▶ Given text
++++
Six people, six budgets, six ideas of a good day. Surface the conflicts before the trip instead of on day three.

The prompt — copy and run it

You are helping me prevent the predictable conflicts of a group trip. I'll describe who's coming, what each person wants, and what I know about their budgets and constraints. Produce:

A) THE FAULT LINES — the conflicts that WILL happen given this group: budget mismatch (the quiet killer), pace mismatch (early risers vs late starters), the person who wants every meal to be an event vs the person counting every euro, alone-time needs, and the one person who agrees to everything now and resents it later. Name them specifically from what I told you.

B) THE CONVERSATIONS TO HAVE FIRST — for each fault line, the exact question to put to the group BEFORE booking, phrased so people answer honestly instead of politely. The budget one especially: give me a way to ask that lets someone say "that's too expensive for me" without embarrassment.
++++
▶ Data provided

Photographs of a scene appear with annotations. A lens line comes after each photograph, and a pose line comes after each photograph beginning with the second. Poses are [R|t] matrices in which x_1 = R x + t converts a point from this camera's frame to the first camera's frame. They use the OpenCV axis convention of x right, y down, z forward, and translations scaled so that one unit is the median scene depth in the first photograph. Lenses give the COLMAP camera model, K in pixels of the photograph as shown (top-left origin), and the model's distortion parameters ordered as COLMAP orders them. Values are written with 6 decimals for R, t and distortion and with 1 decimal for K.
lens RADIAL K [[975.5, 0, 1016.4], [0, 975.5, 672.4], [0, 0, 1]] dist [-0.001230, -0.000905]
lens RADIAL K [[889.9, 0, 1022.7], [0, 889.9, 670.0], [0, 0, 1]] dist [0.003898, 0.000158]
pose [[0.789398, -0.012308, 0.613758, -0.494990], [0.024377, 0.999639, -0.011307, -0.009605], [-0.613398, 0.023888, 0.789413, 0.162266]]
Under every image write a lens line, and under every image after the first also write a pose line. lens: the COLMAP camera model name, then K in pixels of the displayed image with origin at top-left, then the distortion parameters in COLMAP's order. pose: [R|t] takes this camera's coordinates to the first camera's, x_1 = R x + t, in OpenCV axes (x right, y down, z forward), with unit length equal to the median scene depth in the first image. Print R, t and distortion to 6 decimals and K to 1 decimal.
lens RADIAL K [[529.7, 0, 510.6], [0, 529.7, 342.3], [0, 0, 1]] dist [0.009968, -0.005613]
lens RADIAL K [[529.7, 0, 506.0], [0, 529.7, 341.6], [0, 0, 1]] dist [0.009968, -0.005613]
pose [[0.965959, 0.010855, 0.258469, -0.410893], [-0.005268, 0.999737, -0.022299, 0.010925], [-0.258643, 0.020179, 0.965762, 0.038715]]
++++
▶ To do
1. Summarize the group-trip text in two sentences.
2. Write out, word for word, the passage of the group-trip text that begins at the words "Six people, six" and stops after "I told you.".

▶ Solution set
1. The text presents a prompt for heading off the predictable conflicts of a group trip, on the premise that six people with six budgets and six ideas of a good day should surface their conflicts before the trip instead of on day three. The prompt asks for the fault lines specific to the group, such as budget and pace mismatches, differing attitudes toward meals, alone-time needs and the person who agrees to everything now and resents it later, along with a question to put to the group about each one before booking, phrased for honest answers and, in the case of budget, allowing someone to say a plan is too expensive without embarrassment.

2.
Six people, six budgets, six ideas of a good day. Surface the conflicts before the trip instead of on day three.

The prompt — copy and run it

You are helping me prevent the predictable conflicts of a group trip. I'll describe who's coming, what each person wants, and what I know about their budgets and constraints. Produce:

A) THE FAULT LINES — the conflicts that WILL happen given this group: budget mismatch (the quiet killer), pace mismatch (early risers vs late starters), the person who wants every meal to be an event vs the person counting every euro, alone-time needs, and the one person who agrees to everything now and resents it later. Name them specifically from what I told you.